● Exercise details: Write out every record in full, exactly as written, please.

START Records

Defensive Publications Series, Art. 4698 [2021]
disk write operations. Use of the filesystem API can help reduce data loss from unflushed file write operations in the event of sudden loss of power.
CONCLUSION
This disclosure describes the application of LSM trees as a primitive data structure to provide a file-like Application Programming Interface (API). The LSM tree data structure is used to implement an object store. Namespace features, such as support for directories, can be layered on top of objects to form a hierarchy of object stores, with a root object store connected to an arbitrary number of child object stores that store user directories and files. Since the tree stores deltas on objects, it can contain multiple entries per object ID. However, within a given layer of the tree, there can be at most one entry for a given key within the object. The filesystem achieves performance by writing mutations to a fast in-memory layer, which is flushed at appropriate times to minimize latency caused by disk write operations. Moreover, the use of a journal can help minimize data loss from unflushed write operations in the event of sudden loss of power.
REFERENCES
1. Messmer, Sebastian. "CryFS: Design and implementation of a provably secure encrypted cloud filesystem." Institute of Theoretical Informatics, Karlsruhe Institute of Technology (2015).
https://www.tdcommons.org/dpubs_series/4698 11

END Records

● Problem solution:
Defensive Publications Series, Art. 4698 [2021]
disk write operations. Use of the filesystem API can help reduce data loss from unflushed file write operations in the event of sudden loss of power.
CONCLUSION
This disclosure describes the application of LSM trees as a primitive data structure to provide a file-like Application Programming Interface (API). The LSM tree data structure is used to implement an object store. Namespace features, such as support for directories, can be layered on top of objects to form a hierarchy of object stores, with a root object store connected to an arbitrary number of child object stores that store user directories and files. Since the tree stores deltas on objects, it can contain multiple entries per object ID. However, within a given layer of the tree, there can be at most one entry for a given key within the object. The filesystem achieves performance by writing mutations to a fast in-memory layer, which is flushed at appropriate times to minimize latency caused by disk write operations. Moreover, the use of a journal can help minimize data loss from unflushed write operations in the event of sudden loss of power.
REFERENCES
1. Messmer, Sebastian. "CryFS: Design and implementation of a provably secure encrypted cloud filesystem." Institute of Theoretical Informatics, Karlsruhe Institute of Technology (2015).
https://www.tdcommons.org/dpubs_series/4698 11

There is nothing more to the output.